MRO金賞(えむあーるおーきんしょう)は徽軫賞と共に、他地区のファンからすると謎なネーミングの重賞であろう。
この「MRO」とは、石川県を放送エリアにするテレビ・ラジオ放送局で石川県最初の民放である北陸放送の略称である。
金沢競馬3歳4冠3番目の重賞で、4冠唯一の近畿・東海交流の重賞であり、JRAの菊花賞トライアルへのステップ競走にも指定されている。
創設は1957年で今年64回を迎える4冠で最も歴史ある重賞。金沢競馬の全重賞の中でも今年67回の北國王冠に次ぐ回数を誇る。

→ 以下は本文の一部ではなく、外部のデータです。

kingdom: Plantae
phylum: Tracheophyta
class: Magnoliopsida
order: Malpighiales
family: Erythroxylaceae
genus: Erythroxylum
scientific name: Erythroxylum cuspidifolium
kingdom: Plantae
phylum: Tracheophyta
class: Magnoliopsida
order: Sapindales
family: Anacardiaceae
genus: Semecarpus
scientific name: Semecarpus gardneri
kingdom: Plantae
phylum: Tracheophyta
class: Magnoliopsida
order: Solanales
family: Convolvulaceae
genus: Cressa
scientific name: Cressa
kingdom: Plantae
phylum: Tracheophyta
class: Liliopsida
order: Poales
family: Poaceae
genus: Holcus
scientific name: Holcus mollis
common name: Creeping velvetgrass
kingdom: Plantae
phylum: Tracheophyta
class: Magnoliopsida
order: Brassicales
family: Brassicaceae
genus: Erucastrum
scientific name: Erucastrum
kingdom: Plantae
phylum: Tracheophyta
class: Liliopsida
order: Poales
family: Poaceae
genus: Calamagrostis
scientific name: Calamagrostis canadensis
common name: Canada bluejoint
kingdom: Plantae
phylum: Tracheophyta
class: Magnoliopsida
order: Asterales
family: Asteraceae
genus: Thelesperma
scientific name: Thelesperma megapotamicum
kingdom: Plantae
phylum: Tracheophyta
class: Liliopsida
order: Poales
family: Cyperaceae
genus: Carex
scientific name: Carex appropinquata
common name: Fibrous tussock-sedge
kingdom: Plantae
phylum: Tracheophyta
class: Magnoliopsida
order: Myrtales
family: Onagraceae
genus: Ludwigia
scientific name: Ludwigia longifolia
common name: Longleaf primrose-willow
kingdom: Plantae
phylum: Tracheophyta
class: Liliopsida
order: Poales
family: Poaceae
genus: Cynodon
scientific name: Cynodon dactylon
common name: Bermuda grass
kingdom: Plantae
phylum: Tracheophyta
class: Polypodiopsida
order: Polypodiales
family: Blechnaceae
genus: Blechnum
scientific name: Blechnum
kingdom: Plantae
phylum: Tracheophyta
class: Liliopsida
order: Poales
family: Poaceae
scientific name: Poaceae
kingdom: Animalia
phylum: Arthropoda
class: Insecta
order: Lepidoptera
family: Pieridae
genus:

その長い歴史の中でMRO金賞は様々な変更が行われてきた。
距離は第1回から1600m→1800m→2300m→2100m→1700m→1900mと伸びたり縮んだり。開催時期や条件も多くの変更が行われ、第1回は夏の古馬重賞というものだった。それが秋に移行され、さらに初夏に移行されて百万石賞のトライアル的レースになり、さらにはJRA準OP馬との交流重賞になり、JRA900万下馬との交流重賞となったのを経て、遂に1999年から東海・近畿・中国交流の3歳重賞となって現在に至る(福山競馬廃止に伴い現在は東海・近畿交流)。
その変更に次ぐ変更の歴史の為に、3歳重賞にも関わらず過去の優勝馬の前半はほぼ全て古馬。優勝騎手を見ると武豊騎手や福永祐一騎手の名前もある(ちなみに福永騎手のルーキーイヤーでこれが地方初勝利)。
さらに条件級重賞(出走条件がA2・A3クラス)の時代があったり、左回りの時代(旧金沢競馬場時代)があったり……長い歴史を持つだけあって他で見られないバラエティに富んだ重賞になっている。
なお、第1回のみ「MRO銀杯賞」と言うレース名であり、名前すら変更が行われていたということになる。
去年、一昨年と遠征馬が優勝。金沢でよく見る『馬場を貸すだけの交流戦』『予想は遠征馬からいけば間違いなし』と思いそうになるが、そういうわけでもない。
3年前、2017年は金沢勢のワンツーで決まっている。
その時の2着は2番人気で後にサラブレッド大賞典を制し、古馬になってから中日杯を制し、東京大賞典にまで駒を進める牝馬のヤマミダンス。そしてその金沢の名牝を抑えて優勝したのは、9番人気のグラスワンダー産駒ムーンファーストだった。
ムーンファーストはこの年の4月23日にデビュー。そこから8月1日までのMRO金賞まで9戦4勝2着5回という安定した成績を収め、ここが初めての重賞だった。
レースは1枠1番の最内枠からスタートよく飛び出し、笠松のグレイトデピュティと軽く競り合うも前を取り切ってハナを切る。1馬身から1馬身半ほど離れてグレイトデピュティが追走し、そこからまた1馬身ほど離れてヤマミダンスが追走。
先行有利と言われていた馬場を先頭で気分よく逃げるムーンファースト、軽快に追いかけるグレイトデピュティ、虎視眈々と前を狙うヤマミダンス。この隊列のままレースは進み、第3コーナー辺りからヤマミダンスが進出を開始し、グレイトデピュティを交わしにかかる。
4コーナーから最後の直線に入るとムーンファーストはさらに差をつけて単騎先頭に。二番手に上がったヤマミダンスが猛追するも1馬身半差を付けてゴールした。派手に大きく何度もガッツポーズをした鞍上の栗原大河騎手と共に、初重賞を飾った。
その栗原騎手は、今年の3歳重賞を自身が所属する菅原厩舎のカガノホマレとともに駆け抜けている。
カガノホマレはデビューから1度も掲示板を外さない堅実な走りを見せて北日本新聞杯5着、そして石川ダービーではあわやの3着。さらに前走のJRA交流能登千里浜賞では押し寄せてきたJRA勢6頭を返り討ちにして優勝。その実力は金沢の3歳の中でも上位クラスと思われる。
そして栗原騎手は今年金沢四大重賞の一つ百万石賞を制して勢いもある。ここで交流重賞を制して、さらなる高みを望むか──要注目な存在となる。